Source: nationaljournal.com; Julie Kosterlitz
BOYCOTT DLA Piper Law Firm - MUST READ
Lobbying & Law - Touting 'Terrorists'
Sat. Jan. 19, 2008
On paper, the Mujahedeen-e Khalq sounds like the sort of group the United States government might like to cultivate: well-organized Iranian exiles concentrated in Europe and Iraq who share Washington's antipathy to the theocracy in Iran. The group -- whose name translates as "warriors (or freedom fighters) for the people of Iran" -- has its own "parliament in exile," the National Council of Resistance of Iran, and says it supports a secular government, democracy, human rights, and women's rights in Iran.
In practice, however, the Iranian group has some major shortcomings in the ally department. For the past decade, the State Department has listed the MEK as a "foreign terrorist organization," and more recently has argued that the group displays "cult-like characteristics."
The MEK has been waging a spirited campaign to persuade the U.S. to drop the terrorist designation -- which would require either the secretary of State's say-so or an act of Congress.
Although the group can't make its own case directly, in the past several years two prominent former U.S. government officials have been publicly touting the MEK's virtues and arguing that the United States should remove it from the terrorist list.
At the moment, the more high-profile and influential of these advocates is former House Majority Leader Dick Armey, R-Texas, a senior policy adviser at the global law and lobbying firm DLA Piper.
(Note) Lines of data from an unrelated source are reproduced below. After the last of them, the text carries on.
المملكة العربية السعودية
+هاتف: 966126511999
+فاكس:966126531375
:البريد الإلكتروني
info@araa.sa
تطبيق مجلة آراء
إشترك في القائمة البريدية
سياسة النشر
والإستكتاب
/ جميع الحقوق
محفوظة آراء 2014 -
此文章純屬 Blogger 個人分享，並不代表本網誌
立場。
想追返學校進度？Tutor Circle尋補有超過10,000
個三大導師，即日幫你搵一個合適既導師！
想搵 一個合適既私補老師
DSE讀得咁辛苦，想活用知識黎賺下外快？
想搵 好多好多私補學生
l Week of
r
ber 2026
Last year, Armey wrote two op-eds for Washington newspapers urging the State Department to drop the MEK's terrorist designation.
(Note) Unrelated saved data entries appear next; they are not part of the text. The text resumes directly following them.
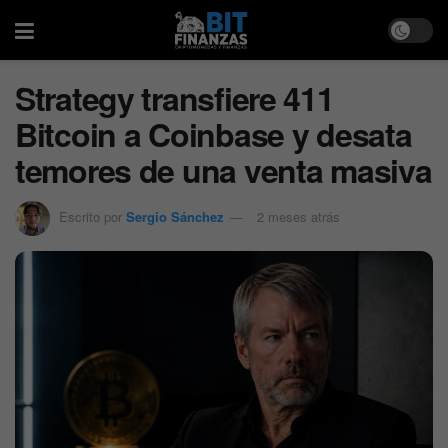
Strategy transfiere 411
Bitcoin a Coinbase y desata
temores de una venta masiva
Escrito por
Sergio Sánchez
2 meses atrás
"Never has the old adage 'The enemy of my enemy is my friend' been more true than in the case of the MEK," he wrote in The Hill in July. And in The Washington Times in December, Armey wrote, "With a stroke of the pen, the secretary of State could, and should, remove the Mujahedeen-e-Khalq and the National Council of Resistance of Iran from the list of foreign terrorist organizations."
In 2006, DLA Piper and Global Options, a crisis-management company, issued a 232-page report with a foreword by Armey and Neil C. Livingstone, then-CEO of Global Options, aimed at refuting the U.S. government's allegations against the MEK and calling for an end to its terrorist designation.
Another public advocate for the MEK is Raymond Tanter, who was a senior staff member at the National Security Council in the Reagan administration and is now an adjunct professor at Georgetown University. In 2005, Tanter co-founded the nonprofit Iran Policy Committee, which lists as directors or advisers a half-dozen former executive branch, military, and intelligence officials and describes its mission as promoting a "central role for the Iranian opposition" in bringing about "democratic change" in Iran. The committee's publications, conferences, and congressional briefings routinely urge the U.S. to take the MEK off its terrorist list, as well as to meet with and fund the group.
The MEK began as an anti-shah leftist group in the 1960s. It got on the wrong side of the United States when members assassinated several of the shah's American advisers in the 1970s. In the three decades since Iran became an Islamic regime, the State Department says, the MEK has waged violent attacks inside that country, and it maintains the "capacity and will to commit terrorist acts in Europe, the Middle East, the United States, Canada, and beyond." Over the years, the MEK has periodically reinvented its ideology, which today blends elements of Marxism, Islam, and feminism.
A charismatic husband-and-wife team leads the group: Massoud Rajavi, whose whereabouts are unknown, is the military leader, and Maryam Rajavi heads the political wing from France. The MEK's size is also unknown, but the Council on Foreign Relations estimates that it could have as many as 10,000 members worldwide.
In 2005, Human Rights Watch issued a report detailing complaints from a dozen former MEK members that they suffered physical and psychological abuse while they were in the group. The State Department says that members undergo indoctrination and weekly "ideological cleansings," are separated from their young children, and must vow "eternal divorce" -- that is, to remain unmarried or to divorce their spouse.
The U.S. invasion of Iraq in 2003 took a toll on the MEK, which had set up operations there after being driven out of Iran and, later, France in the 1980s. Because Saddam Hussein had been providing the bulk of its military and financial support, the State Department says, the MEK subsequently began to use "front organizations" to solicit contributions from expatriate Iranian communities.